Core Concepts¶
Scenario¶
A Scenario is an E2E behavioral test. It defines:
- Input: What to send to the agent
- Expectations: What the agent should (or shouldn't) do
- Limits: Resource constraints (timeout, max steps, max tokens)
s = Scenario("Book a flight", input="Book SFO→NRT", timeout_seconds=30)
s.expect_tool_call("search_flights", before="book_flight")

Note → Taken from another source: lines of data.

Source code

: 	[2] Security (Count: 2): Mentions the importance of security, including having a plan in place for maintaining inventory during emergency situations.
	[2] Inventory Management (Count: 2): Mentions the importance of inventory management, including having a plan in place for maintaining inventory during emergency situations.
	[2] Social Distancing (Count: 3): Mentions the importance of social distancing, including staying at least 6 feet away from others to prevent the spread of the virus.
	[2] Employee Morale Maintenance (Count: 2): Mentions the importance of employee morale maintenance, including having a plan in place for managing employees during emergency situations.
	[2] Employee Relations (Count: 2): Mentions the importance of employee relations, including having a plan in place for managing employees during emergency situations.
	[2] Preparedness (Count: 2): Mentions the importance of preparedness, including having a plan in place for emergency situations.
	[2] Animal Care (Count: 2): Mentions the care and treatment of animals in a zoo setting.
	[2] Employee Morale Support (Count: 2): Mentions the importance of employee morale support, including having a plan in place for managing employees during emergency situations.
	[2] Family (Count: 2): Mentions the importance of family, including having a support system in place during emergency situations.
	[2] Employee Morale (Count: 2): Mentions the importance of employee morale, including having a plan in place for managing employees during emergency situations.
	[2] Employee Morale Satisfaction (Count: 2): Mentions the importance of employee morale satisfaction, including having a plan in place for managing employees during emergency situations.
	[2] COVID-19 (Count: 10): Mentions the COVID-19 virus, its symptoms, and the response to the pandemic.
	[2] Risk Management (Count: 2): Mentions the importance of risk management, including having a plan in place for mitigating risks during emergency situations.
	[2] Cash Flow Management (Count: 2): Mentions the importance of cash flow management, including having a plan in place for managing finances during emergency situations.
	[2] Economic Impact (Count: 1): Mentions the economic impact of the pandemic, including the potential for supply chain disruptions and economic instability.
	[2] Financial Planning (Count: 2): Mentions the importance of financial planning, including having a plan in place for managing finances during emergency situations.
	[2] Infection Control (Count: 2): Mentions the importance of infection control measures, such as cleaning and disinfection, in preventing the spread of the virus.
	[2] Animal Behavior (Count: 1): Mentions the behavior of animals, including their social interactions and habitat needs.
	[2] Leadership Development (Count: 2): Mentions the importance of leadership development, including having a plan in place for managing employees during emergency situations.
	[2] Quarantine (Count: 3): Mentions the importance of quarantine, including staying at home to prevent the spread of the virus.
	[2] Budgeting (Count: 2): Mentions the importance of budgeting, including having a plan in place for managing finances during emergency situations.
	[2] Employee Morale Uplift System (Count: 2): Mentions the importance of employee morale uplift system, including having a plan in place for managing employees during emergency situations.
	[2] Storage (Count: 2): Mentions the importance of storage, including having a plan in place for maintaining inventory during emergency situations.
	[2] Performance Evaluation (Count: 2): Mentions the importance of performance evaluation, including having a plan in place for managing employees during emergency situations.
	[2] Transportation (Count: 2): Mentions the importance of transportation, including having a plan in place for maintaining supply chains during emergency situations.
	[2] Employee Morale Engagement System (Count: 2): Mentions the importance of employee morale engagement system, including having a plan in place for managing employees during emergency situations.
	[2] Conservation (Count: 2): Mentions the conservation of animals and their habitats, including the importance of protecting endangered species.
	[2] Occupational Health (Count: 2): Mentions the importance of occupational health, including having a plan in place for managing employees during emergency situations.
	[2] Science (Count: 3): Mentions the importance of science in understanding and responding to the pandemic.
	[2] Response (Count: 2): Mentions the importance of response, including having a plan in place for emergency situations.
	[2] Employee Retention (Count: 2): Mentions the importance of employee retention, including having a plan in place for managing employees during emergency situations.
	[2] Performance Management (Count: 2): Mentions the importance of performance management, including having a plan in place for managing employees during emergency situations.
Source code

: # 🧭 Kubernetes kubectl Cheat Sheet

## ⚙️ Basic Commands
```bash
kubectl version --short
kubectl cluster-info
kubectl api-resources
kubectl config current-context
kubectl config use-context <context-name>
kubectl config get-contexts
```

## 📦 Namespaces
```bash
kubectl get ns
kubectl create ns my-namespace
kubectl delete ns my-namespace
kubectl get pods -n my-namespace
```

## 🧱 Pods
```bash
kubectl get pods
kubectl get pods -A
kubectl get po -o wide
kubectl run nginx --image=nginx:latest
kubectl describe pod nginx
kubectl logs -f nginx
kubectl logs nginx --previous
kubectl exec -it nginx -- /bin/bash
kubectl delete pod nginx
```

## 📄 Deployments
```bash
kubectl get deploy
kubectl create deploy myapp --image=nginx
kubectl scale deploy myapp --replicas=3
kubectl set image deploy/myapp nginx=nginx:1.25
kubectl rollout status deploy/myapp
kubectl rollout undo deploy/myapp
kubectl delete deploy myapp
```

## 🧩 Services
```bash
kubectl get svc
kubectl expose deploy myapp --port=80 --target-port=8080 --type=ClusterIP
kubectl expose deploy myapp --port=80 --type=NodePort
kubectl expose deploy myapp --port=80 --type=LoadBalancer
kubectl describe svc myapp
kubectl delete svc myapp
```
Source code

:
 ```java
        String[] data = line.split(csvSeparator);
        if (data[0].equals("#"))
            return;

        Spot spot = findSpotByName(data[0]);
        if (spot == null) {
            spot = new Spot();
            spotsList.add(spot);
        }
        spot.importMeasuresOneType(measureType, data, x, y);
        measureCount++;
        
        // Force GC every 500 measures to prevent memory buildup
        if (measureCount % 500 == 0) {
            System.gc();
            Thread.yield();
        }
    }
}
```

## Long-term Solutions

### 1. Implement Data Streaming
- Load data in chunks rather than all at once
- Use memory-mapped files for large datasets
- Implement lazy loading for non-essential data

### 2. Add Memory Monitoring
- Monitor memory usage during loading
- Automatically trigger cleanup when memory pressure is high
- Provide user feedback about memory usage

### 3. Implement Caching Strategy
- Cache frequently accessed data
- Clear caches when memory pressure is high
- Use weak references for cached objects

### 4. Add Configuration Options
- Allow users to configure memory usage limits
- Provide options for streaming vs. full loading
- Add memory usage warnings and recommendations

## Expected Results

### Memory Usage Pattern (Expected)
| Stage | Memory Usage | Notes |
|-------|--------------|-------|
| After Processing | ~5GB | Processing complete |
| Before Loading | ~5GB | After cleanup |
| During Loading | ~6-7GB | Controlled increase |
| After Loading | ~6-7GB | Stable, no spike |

s.expect_no_tool_call("cancel_booking")
s.expect_max_steps(10)
Expectations¶
Expectations are assertions about agent behavior, not output text.
| Expectation | Tests |
|---|---|
expect_tool_call("X") |
Tool X was called |
expect_no_tool_call("X") |
Tool X was NOT called (safety) |
expect_tool_order(["A", "B"]) |
A called before B |
expect_no_error() |
No errors in trace |
expect_max_steps(N) |
Agent finished within N steps |
expect_output(contains="...") |
Output contains text |
expect_milestone("...", tool="X") |
Partial credit |
expect_llm_judge("criteria", judge_fn=fn) |
LLM evaluates trace |
AgentTrace¶
The trace captures everything the agent did:
trace = adapter.run("Book a flight")
print(trace.tool_calls) # [AgentStep(name="search"), AgentStep(name="book")]
print(trace.tool_names) # ["search", "book"]
print(trace.errors) # []
print(trace.total_duration_ms) # 3400.0
print(trace.metadata) # {"token_usage": {"input": 500, "output": 200}}
Adapters¶
Adapters bridge your agent framework to AgentGate:
OpenAIAdapter— OpenAI/DeepSeek function-calling agentsLangGraphAdapter— LangGraph appsCallableAgentAdapter— Any functionfn(input) → AgentTraceMockAgent— Pre-recorded traces (zero API cost)
TestSuite¶
A TestSuite runs multiple scenarios:
suite = TestSuite("my-agent")
suite.add(scenario_1)
suite.add(scenario_2)
result = suite.run(adapter, runs=5, min_pass_rate=0.8)